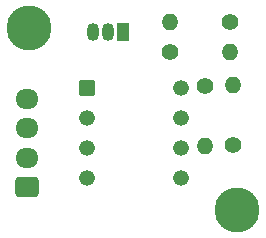
<source format=gbr>
%TF.GenerationSoftware,KiCad,Pcbnew,(7.0.0)*%
%TF.CreationDate,2023-12-21T13:59:44+01:00*%
%TF.ProjectId,LDR,4c44522e-6b69-4636-9164-5f7063625858,rev?*%
%TF.SameCoordinates,Original*%
%TF.FileFunction,Soldermask,Top*%
%TF.FilePolarity,Negative*%
%FSLAX46Y46*%
G04 Gerber Fmt 4.6, Leading zero omitted, Abs format (unit mm)*
G04 Created by KiCad (PCBNEW (7.0.0)) date 2023-12-21 13:59:44*
%MOMM*%
%LPD*%
G01*
G04 APERTURE LIST*
G04 Aperture macros list*
%AMRoundRect*
0 Rectangle with rounded corners*
0 $1 Rounding radius*
0 $2 $3 $4 $5 $6 $7 $8 $9 X,Y pos of 4 corners*
0 Add a 4 corners polygon primitive as box body*
4,1,4,$2,$3,$4,$5,$6,$7,$8,$9,$2,$3,0*
0 Add four circle primitives for the rounded corners*
1,1,$1+$1,$2,$3*
1,1,$1+$1,$4,$5*
1,1,$1+$1,$6,$7*
1,1,$1+$1,$8,$9*
0 Add four rect primitives between the rounded corners*
20,1,$1+$1,$2,$3,$4,$5,0*
20,1,$1+$1,$4,$5,$6,$7,0*
20,1,$1+$1,$6,$7,$8,$9,0*
20,1,$1+$1,$8,$9,$2,$3,0*%
G04 Aperture macros list end*
%ADD10C,3.800000*%
%ADD11C,1.400000*%
%ADD12O,1.400000X1.400000*%
%ADD13R,1.050000X1.500000*%
%ADD14O,1.050000X1.500000*%
%ADD15RoundRect,0.250000X0.725000X-0.600000X0.725000X0.600000X-0.725000X0.600000X-0.725000X-0.600000X0*%
%ADD16O,1.950000X1.700000*%
%ADD17RoundRect,0.102000X-0.565000X-0.565000X0.565000X-0.565000X0.565000X0.565000X-0.565000X0.565000X0*%
%ADD18C,1.334000*%
G04 APERTURE END LIST*
D10*
%TO.C,H1*%
X203250000Y-54900000D03*
%TD*%
D11*
%TO.C,R1*%
X220573600Y-64846200D03*
D12*
X220573599Y-59766199D03*
%TD*%
D11*
%TO.C,R2*%
X220294200Y-54356000D03*
D12*
X215214199Y-54355999D03*
%TD*%
D11*
%TO.C,R3*%
X218211400Y-59791600D03*
D12*
X218211399Y-64871599D03*
%TD*%
D11*
%TO.C,R4*%
X215214200Y-56946800D03*
D12*
X220294199Y-56946799D03*
%TD*%
D13*
%TO.C,Q1*%
X211251799Y-55215199D03*
D14*
X209981799Y-55215199D03*
X208711799Y-55215199D03*
%TD*%
D10*
%TO.C,H2*%
X220900000Y-70300000D03*
%TD*%
D15*
%TO.C,J2*%
X203073000Y-68373000D03*
D16*
X203072999Y-65872999D03*
X203072999Y-63372999D03*
X203072999Y-60872999D03*
%TD*%
D17*
%TO.C,U1*%
X208196200Y-59969400D03*
D18*
X208196200Y-62509400D03*
X208196200Y-65049400D03*
X208196200Y-67589400D03*
X216136200Y-67589400D03*
X216136200Y-65049400D03*
X216136200Y-62509400D03*
X216136200Y-59969400D03*
%TD*%
M02*

</source>
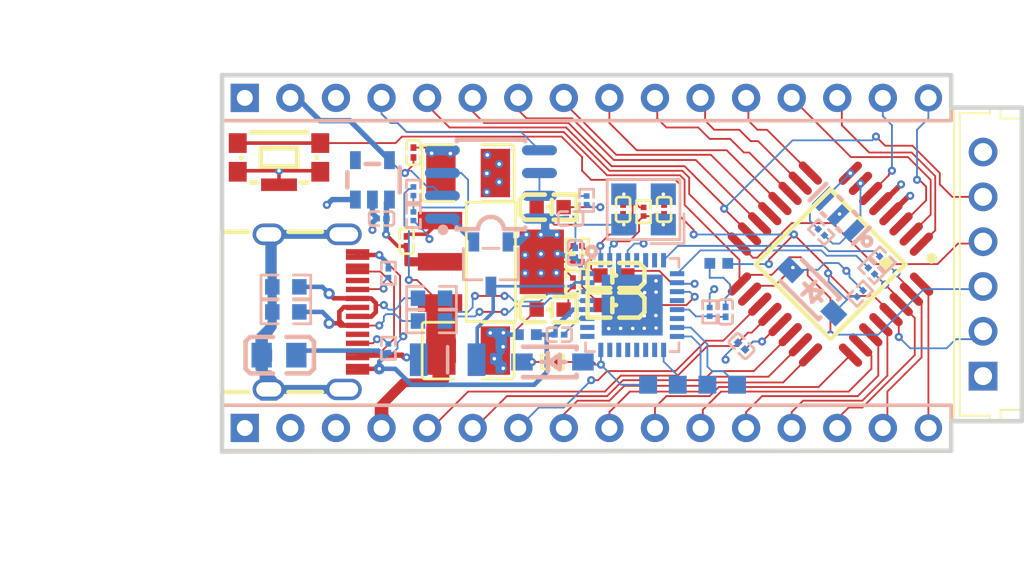
<source format=kicad_pcb>
(kicad_pcb
	(version 20240108)
	(generator "pcbnew")
	(generator_version "8.0")
	(general
		(thickness 1.6)
		(legacy_teardrops no)
	)
	(paper "A4")
	(layers
		(0 "F.Cu" signal "TopLayer")
		(1 "In1.Cu" signal "Inner1")
		(2 "In2.Cu" signal "Inner2")
		(31 "B.Cu" signal "BottomLayer")
		(32 "B.Adhes" user "B.Adhesive")
		(33 "F.Adhes" user "F.Adhesive")
		(34 "B.Paste" user "BottomPasteMaskLayer")
		(35 "F.Paste" user "TopPasteMaskLayer")
		(36 "B.SilkS" user "BottomSilkLayer")
		(37 "F.SilkS" user "TopSilkLayer")
		(38 "B.Mask" user "BottomSolderMaskLayer")
		(39 "F.Mask" user "TopSolderMaskLayer")
		(40 "Dwgs.User" user "Document")
		(41 "Cmts.User" user "User.Comments")
		(42 "Eco1.User" user "Multi-Layer")
		(43 "Eco2.User" user "Mechanical")
		(44 "Edge.Cuts" user "BoardOutLine")
		(45 "Margin" user)
		(46 "B.CrtYd" user "B.Courtyard")
		(47 "F.CrtYd" user "F.Courtyard")
		(48 "B.Fab" user "BottomAssembly")
		(49 "F.Fab" user "TopAssembly")
		(50 "User.1" user "DRCError")
		(51 "User.2" user "3DModel")
		(52 "User.3" user "ComponentShapeLayer")
		(53 "User.4" user "LeadShapeLayer")
		(54 "User.5" user "ComponentMarkingLayer")
		(55 "User.6" user)
		(56 "User.7" user)
		(57 "User.8" user)
		(58 "User.9" user)
	)
	(setup
		(pad_to_mask_clearance 0)
		(allow_soldermask_bridges_in_footprints no)
		(aux_axis_origin 130 120)
		(pcbplotparams
			(layerselection 0x00010fc_ffffffff)
			(plot_on_all_layers_selection 0x0000000_00000000)
			(disableapertmacros no)
			(usegerberextensions no)
			(usegerberattributes yes)
			(usegerberadvancedattributes yes)
			(creategerberjobfile yes)
			(dashed_line_dash_ratio 12.000000)
			(dashed_line_gap_ratio 3.000000)
			(svgprecision 4)
			(plotframeref no)
			(viasonmask no)
			(mode 1)
			(useauxorigin no)
			(hpglpennumber 1)
			(hpglpenspeed 20)
			(hpglpendiameter 15.000000)
			(pdf_front_fp_property_popups yes)
			(pdf_back_fp_property_popups yes)
			(dxfpolygonmode yes)
			(dxfimperialunits yes)
			(dxfusepcbnewfont yes)
			(psnegative no)
			(psa4output no)
			(plotreference yes)
			(plotvalue yes)
			(plotfptext yes)
			(plotinvisibletext no)
			(sketchpadsonfab no)
			(subtractmaskfromsilk no)
			(outputformat 1)
			(mirror no)
			(drillshape 1)
			(scaleselection 1)
			(outputdirectory "")
		)
	)
	(net 1 "")
	(net 2 "ARD_DIG12/SPI_MISO")
	(net 3 "ARD_DIG11/SPI_MOSI")
	(net 4 "5V_LDO")
	(net 5 "ARD_DIG4")
	(net 6 "ARD_DIG3")
	(net 7 "ARD_DIG10/SPI_SS")
	(net 8 "ARD_DIG13/SPI_SCK")
	(net 9 "ARD_AN0")
	(net 10 "ARD_RESET")
	(net 11 "ARD_DIG1")
	(net 12 "ARD_DIG0")
	(net 13 "GND")
	(net 14 "ARD_DIG8")
	(net 15 "ARD_DIG9")
	(net 16 "ARD_DIG7")
	(net 17 "ARD_DIG6")
	(net 18 "ARD_DIG5")
	(net 19 "PE0")
	(net 20 "PE1")
	(net 21 "ARD_AN2")
	(net 22 "ARD_AN1")
	(net 23 "PE3")
	(net 24 "PE2")
	(net 25 "AREF")
	(net 26 "ARD_DIG2")
	(net 27 "ARD_AN5/SCL")
	(net 28 "ARD_AN4/SDA")
	(net 29 "ARD_AN3")
	(net 30 "USBV")
	(net 31 "USBGND")
	(net 32 "USBC1_A5")
	(net 33 "USBC1_B6")
	(net 34 "USBC1_B5")
	(net 35 "U4_2")
	(net 36 "3V3_LDO")
	(net 37 "U4_1")
	(net 38 "U4_24")
	(net 39 "USB_D+")
	(net 40 "USB_D-")
	(net 41 "U4_10")
	(net 42 "U4_11")
	(net 43 "LED3_1")
	(net 44 "LED4_1")
	(net 45 "LED2_1")
	(net 46 "VIN")
	(net 47 "USBC1_B7")
	(net 48 "R1_2")
	(net 49 "U1_3")
	(net 50 "U1_7")
	(net 51 "SERIALRX")
	(net 52 "ICSP_MOSI")
	(net 53 "ICSP_SCK")
	(net 54 "SERIALTX")
	(net 55 "R18_1")
	(net 56 "DTR")
	(net 57 "X2_1")
	(net 58 "X2_3")
	(net 59 "ICSP_MISO")
	(net 60 "SLD")
	(net 61 "U1_1")
	(net 62 "USBVCC")
	(net 63 "U4_27")
	(footprint "BackupProjects_chaitanya.tejasvi_personal_0_20240416:R0201" (layer "F.Cu") (at 148.542 114.92 180))
	(footprint "BackupProjects_chaitanya.tejasvi_personal_0_20240416:C0201" (layer "F.Cu") (at 140.414 108.189 -90))
	(footprint "BackupProjects_chaitanya.tejasvi_personal_0_20240416:C0201" (layer "F.Cu") (at 154.765 106.411 90))
	(footprint "BackupProjects_chaitanya.tejasvi_personal_0_20240416:SOT-223-4_L6.5-W3.5-P2.30-LS7.0-BR" (layer "F.Cu") (at 145.113 109.332 180))
	(footprint "BackupProjects_chaitanya.tejasvi_personal_0_20240416:R0201" (layer "F.Cu") (at 153.622 106.538 90))
	(footprint "BackupProjects_chaitanya.tejasvi_personal_0_20240416:LED-SMD_L1.6-W0.8-R-RD" (layer "F.Cu") (at 148.415 111.999))
	(footprint "BackupProjects_chaitanya.tejasvi_personal_0_20240416:Pad_gge82688" (layer "F.Cu") (at 155.527 116.19))
	(footprint "BackupProjects_chaitanya.tejasvi_personal_0_20240416:Pad_gge82664" (layer "F.Cu") (at 157.178 116.19))
	(footprint "BackupProjects_chaitanya.tejasvi_personal_0_20240416:USB-C_SMD-TYPE-C-31-M-12" (layer "F.Cu") (at 135.207 112.126 -90))
	(footprint "BackupProjects_chaitanya.tejasvi_personal_0_20240416:Pad_gge82712" (layer "F.Cu") (at 153.876 116.19))
	(footprint "BackupProjects_chaitanya.tejasvi_personal_0_20240416:CONN-TH_6P-P2.50_JST_B6B-EH-LF-SN" (layer "F.Cu") (at 172.545 109.459 90))
	(footprint "BackupProjects_chaitanya.tejasvi_personal_0_20240416:TQFP-32_L7.0-W7.0-P0.80-LS9.0-BL" (layer "F.Cu") (at 164.036 109.459 135))
	(footprint "BackupProjects_chaitanya.tejasvi_personal_0_20240416:Pad_gge82640" (layer "F.Cu") (at 158.829 116.19))
	(footprint "BackupProjects_chaitanya.tejasvi_personal_0_20240416:R0201" (layer "F.Cu") (at 149.939 108.443))
	(footprint "BackupProjects_chaitanya.tejasvi_personal_0_20240416:LED-SMD_L1.6-W0.8-R-RD" (layer "F.Cu") (at 151.971 111.745 180))
	(footprint "BackupProjects_chaitanya.tejasvi_personal_0_20240416:C0201" (layer "F.Cu") (at 159.083 114.031 135))
	(footprint "BackupProjects_chaitanya.tejasvi_personal_0_20240416:R0201"
		(layer "F.Cu")
		(uuid "a0aaa73b-6d58-4f0a-8bbc-1064ff2a1cb2")
		(at 149.685 110.475 90)
		(property "Reference" "R2"
			(at 0 -1.9304 90)
			(unlocked yes)
			(layer "F.SilkS")
			(hide yes)
			(uuid "d7838528-777e-473e-803d-7ade43f20b20")
			(effects
				(font
					(size 0.9144 0.9144)
					(thickness 0.1524)
				)
				(justify left top)
			)
		)
		(property "Value" "510"
			(at 2.4003 -3.0955 270)
			(unlocked yes)
			(layer "F.SilkS")
			(hide yes)
			(uuid "55e6a151-fcab-438d-a700-b22aaf5e9c79")
			(effects
				(font
					(size 0.9144 0.9144)
					(thickness 0.1524)
				)
				(justify left top)
			)
		)
		(property "Footprint" ""
			(at 0 0 90)
		
... [611551 chars truncated]
</source>
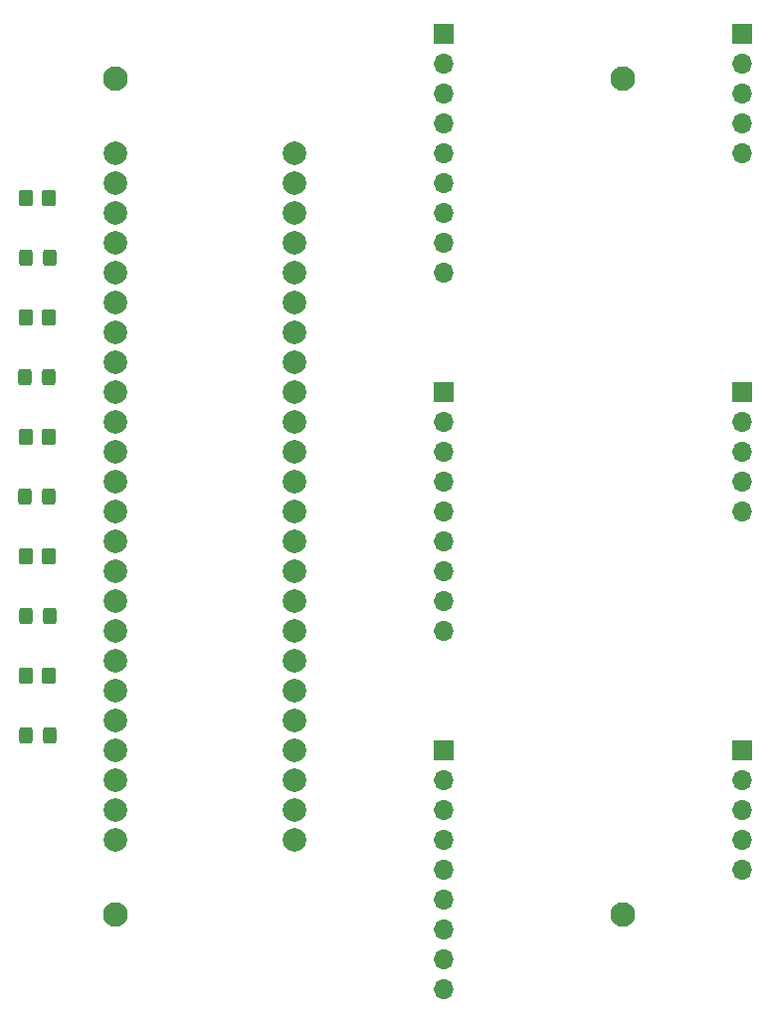
<source format=gbr>
%TF.GenerationSoftware,KiCad,Pcbnew,7.0.7*%
%TF.CreationDate,2024-03-24T00:47:58-04:00*%
%TF.ProjectId,Ground Reciever,47726f75-6e64-4205-9265-636965766572,rev?*%
%TF.SameCoordinates,Original*%
%TF.FileFunction,Soldermask,Top*%
%TF.FilePolarity,Negative*%
%FSLAX46Y46*%
G04 Gerber Fmt 4.6, Leading zero omitted, Abs format (unit mm)*
G04 Created by KiCad (PCBNEW 7.0.7) date 2024-03-24 00:47:58*
%MOMM*%
%LPD*%
G01*
G04 APERTURE LIST*
G04 Aperture macros list*
%AMRoundRect*
0 Rectangle with rounded corners*
0 $1 Rounding radius*
0 $2 $3 $4 $5 $6 $7 $8 $9 X,Y pos of 4 corners*
0 Add a 4 corners polygon primitive as box body*
4,1,4,$2,$3,$4,$5,$6,$7,$8,$9,$2,$3,0*
0 Add four circle primitives for the rounded corners*
1,1,$1+$1,$2,$3*
1,1,$1+$1,$4,$5*
1,1,$1+$1,$6,$7*
1,1,$1+$1,$8,$9*
0 Add four rect primitives between the rounded corners*
20,1,$1+$1,$2,$3,$4,$5,0*
20,1,$1+$1,$4,$5,$6,$7,0*
20,1,$1+$1,$6,$7,$8,$9,0*
20,1,$1+$1,$8,$9,$2,$3,0*%
G04 Aperture macros list end*
%ADD10R,1.700000X1.700000*%
%ADD11O,1.700000X1.700000*%
%ADD12RoundRect,0.250000X-0.350000X-0.450000X0.350000X-0.450000X0.350000X0.450000X-0.350000X0.450000X0*%
%ADD13C,2.100000*%
%ADD14C,2.000000*%
%ADD15RoundRect,0.250000X-0.325000X-0.450000X0.325000X-0.450000X0.325000X0.450000X-0.325000X0.450000X0*%
%ADD16RoundRect,0.250000X0.325000X0.450000X-0.325000X0.450000X-0.325000X-0.450000X0.325000X-0.450000X0*%
%ADD17RoundRect,0.250000X0.350000X0.450000X-0.350000X0.450000X-0.350000X-0.450000X0.350000X-0.450000X0*%
G04 APERTURE END LIST*
D10*
%TO.C,J3*%
X152400000Y-85090000D03*
D11*
X152400000Y-87630000D03*
X152400000Y-90170000D03*
X152400000Y-92710000D03*
X152400000Y-95250000D03*
X152400000Y-97790000D03*
X152400000Y-100330000D03*
X152400000Y-102870000D03*
X152400000Y-105410000D03*
%TD*%
D12*
%TO.C,R2*%
X116840000Y-88900000D03*
X118840000Y-88900000D03*
%TD*%
D13*
%TO.C,H1*%
X167640000Y-129540000D03*
%TD*%
D12*
%TO.C,R4*%
X116840000Y-68580000D03*
X118840000Y-68580000D03*
%TD*%
D13*
%TO.C,H4*%
X124460000Y-58420000D03*
%TD*%
D10*
%TO.C,J2*%
X177800000Y-54610000D03*
D11*
X177800000Y-57150000D03*
X177800000Y-59690000D03*
X177800000Y-62230000D03*
X177800000Y-64770000D03*
%TD*%
D14*
%TO.C,Teensy4.1*%
X124460000Y-64770000D03*
X124460000Y-67310000D03*
X124460000Y-69850000D03*
X124460000Y-72390000D03*
X124460000Y-74930000D03*
X124460000Y-77470000D03*
X124460000Y-80010000D03*
X124460000Y-82550000D03*
X124460000Y-85090000D03*
X124460000Y-87630000D03*
X124460000Y-90170000D03*
X124460000Y-92710000D03*
X124460000Y-95250000D03*
X124460000Y-97790000D03*
X124460000Y-100330000D03*
X124460000Y-102870000D03*
X124460000Y-105410000D03*
X124460000Y-107950000D03*
X124460000Y-110490000D03*
X124460000Y-113030000D03*
X124460000Y-115570000D03*
X124460000Y-118110000D03*
X124460000Y-120650000D03*
X124460000Y-123190000D03*
X139700000Y-123190000D03*
X139700000Y-120650000D03*
X139700000Y-118110000D03*
X139700000Y-115570000D03*
X139700000Y-113030000D03*
X139700000Y-110490000D03*
X139700000Y-107950000D03*
X139700000Y-105410000D03*
X139700000Y-102870000D03*
X139700000Y-100330000D03*
X139700000Y-97790000D03*
X139700000Y-95250000D03*
X139700000Y-92710000D03*
X139700000Y-90170000D03*
X139700000Y-87630000D03*
X139700000Y-85090000D03*
X139700000Y-82550000D03*
X139700000Y-80010000D03*
X139700000Y-77470000D03*
X139700000Y-74930000D03*
X139700000Y-72390000D03*
X139700000Y-69850000D03*
X139700000Y-67310000D03*
X139700000Y-64770000D03*
%TD*%
D10*
%TO.C,J5*%
X152400000Y-115570000D03*
D11*
X152400000Y-118110000D03*
X152400000Y-120650000D03*
X152400000Y-123190000D03*
X152400000Y-125730000D03*
X152400000Y-128270000D03*
X152400000Y-130810000D03*
X152400000Y-133350000D03*
X152400000Y-135890000D03*
%TD*%
D15*
%TO.C,D3*%
X116840000Y-104140000D03*
X118890000Y-104140000D03*
%TD*%
D13*
%TO.C,H3*%
X167640000Y-58420000D03*
%TD*%
D16*
%TO.C,D4*%
X118890000Y-73660000D03*
X116840000Y-73660000D03*
%TD*%
D12*
%TO.C,R3*%
X116840000Y-99060000D03*
X118840000Y-99060000D03*
%TD*%
D15*
%TO.C,D2*%
X116815000Y-93980000D03*
X118865000Y-93980000D03*
%TD*%
D16*
%TO.C,D1*%
X118865000Y-83820000D03*
X116815000Y-83820000D03*
%TD*%
D12*
%TO.C,R1*%
X116840000Y-78740000D03*
X118840000Y-78740000D03*
%TD*%
D10*
%TO.C,J6*%
X177800000Y-115570000D03*
D11*
X177800000Y-118110000D03*
X177800000Y-120650000D03*
X177800000Y-123190000D03*
X177800000Y-125730000D03*
%TD*%
D13*
%TO.C,H2*%
X124460000Y-129540000D03*
%TD*%
D10*
%TO.C,J4*%
X177800000Y-85090000D03*
D11*
X177800000Y-87630000D03*
X177800000Y-90170000D03*
X177800000Y-92710000D03*
X177800000Y-95250000D03*
%TD*%
D10*
%TO.C,J1*%
X152400000Y-54610000D03*
D11*
X152400000Y-57150000D03*
X152400000Y-59690000D03*
X152400000Y-62230000D03*
X152400000Y-64770000D03*
X152400000Y-67310000D03*
X152400000Y-69850000D03*
X152400000Y-72390000D03*
X152400000Y-74930000D03*
%TD*%
D17*
%TO.C,R5*%
X118840000Y-109220000D03*
X116840000Y-109220000D03*
%TD*%
D15*
%TO.C,D5*%
X116840000Y-114300000D03*
X118890000Y-114300000D03*
%TD*%
M02*

</source>
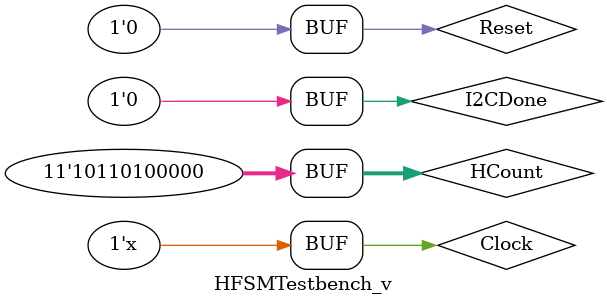
<source format=v>
`timescale 1ns / 1ps


//-----------------------------------------------------------------------
//	Section:	Defines and Constants
//-----------------------------------------------------------------------
`timescale		1 ns/1 ps		// Display things in ns, compute them in ps
`define HalfCycle	1.3935			// Half of the clock cycle time in nanoseconds
`define Cycle		(`HalfCycle * 2)	// Didn't you learn to multiply?
`define ActiveCycles	65536			// Change this to hold the buttons down for longer!
//-----------------------------------------------------------------------

module HFSMTestbench_v;

	// Inputs
	reg Clock;
	reg Reset;
	reg [10:0] HCount;
	reg I2CDone;
		
	// Outputs
	wire CntCtrl;
	wire [1:0] HMuxControl;
	wire [2:0] State;

	//---------------------------------------------------------------
	//	Clock Source
	//		This section will generate a clock signal,
	//		turning it on and off according the HalfCycle
	//		time, in this case it will generate a 27MHz clock
	//		THIS COULD NEVER BE SYNTHESIZED
	//---------------------------------------------------------------
	initial Clock =		1'b1;		// We need to start at 1'b0, otherwise clock will always be 1'bx
	always #(`HalfCycle) Clock =	~Clock;	// Every half clock cycle, invert the clock
	//---------------------------------------------------------------

	// Instantiate the Unit Under Test (UUT)
	HFSM uut (
		.Clock(Clock), 
		.Reset(Reset), 
		.HCount(HCount), 
		.I2CDone(I2CDone), 
		.HMuxControl(HMuxControl),
		.CntCtrl(CntCtrl),
		.State(State)
	);

	initial begin
		// Initialize Inputs
		Reset = 0;
		HCount = 0;
		I2CDone = 0;

		// Wait 100 ns for global reset to finish
		#(`Cycle * 20);
		// Add stimulus here
		
		//Reset
		#(`Cycle);
		Reset = 1'b1;
		#(`Cycle);
		Reset = 1'b0;
		#(`Cycle);
		
		//Init -> EAV
		#(`Cycle);
		I2CDone = 1'b1;
		#(`Cycle);
		I2CDone = 1'b0;
		#(`Cycle);
		
		//EAV -> HorizontalBlanking
		#(`Cycle);
		HCount = 11'd1444;
		#(`Cycle);
		HCount = 11'd1448;
		#(`Cycle);
		
		//HorizontalBlanking -> SAV
		#(`Cycle);
		HCount = 11'd1680;
		#(`Cycle);
		HCount = 11'd1708;
		#(`Cycle);
		
		//SAV -> EarlyIn
		#(`Cycle);
		HCount = 11'd1715;
		
		//EarlyIn -> ActivePortion
		#(`Cycle);
		HCount = 11'd0;
		#(`Cycle);
		
		//ActivePortion -> EarlyEnd
		#(`Cycle);
		HCount = 11'd1420;
		#(`Cycle);
		HCount = 11'd1439;
		#(`Cycle);
		
		//EarlyEnd -> EAV
		HCount = 11'd1440;
		
		/*
		//Init -> EAV
		#(`Cycle);
		I2CDone = 1'b1;
		#(`Cycle);
		I2CDone = 1'b0;
		#(`Cycle);
		
		//EAV -> HorizontalBlanking
		#(`Cycle);
		HCount = 9'd361;
		#(`Cycle);
		HCount = 9'd362;
		#(`Cycle);
		
		//HorizontalBlanking -> SAV
		#(`Cycle);
		HCount = 9'd420;
		#(`Cycle);
		HCount = 9'd427;
		#(`Cycle);
		
		//SAV -> ActivePortion
		#(`Cycle);
		HCount = 9'd430;
		#(`Cycle);
		HCount = 9'd0;
		#(`Cycle);
		
		//ActivePortion -> EAV
		#(`Cycle);
		HCount = 9'd355;
		#(`Cycle);
		HCount = 9'd360;
		#(`Cycle);
		*/
	end
      
endmodule


</source>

Task instructions » Copy range, inclusive: the line holding "X208711799Y-55215199D03*" to the line holding "X216136200Y-67589400D03*". Reproduce exactly those lines of the records above and no others.

Answer space »
X208711799Y-55215199D03*
%TD*%
D10*
%TO.C,H2*%
X220900000Y-70300000D03*
%TD*%
D15*
%TO.C,J2*%
X203073000Y-68373000D03*
D16*
X203072999Y-65872999D03*
X203072999Y-63372999D03*
X203072999Y-60872999D03*
%TD*%
D17*
%TO.C,U1*%
X208196200Y-59969400D03*
D18*
X208196200Y-62509400D03*
X208196200Y-65049400D03*
X208196200Y-67589400D03*
X216136200Y-67589400D03*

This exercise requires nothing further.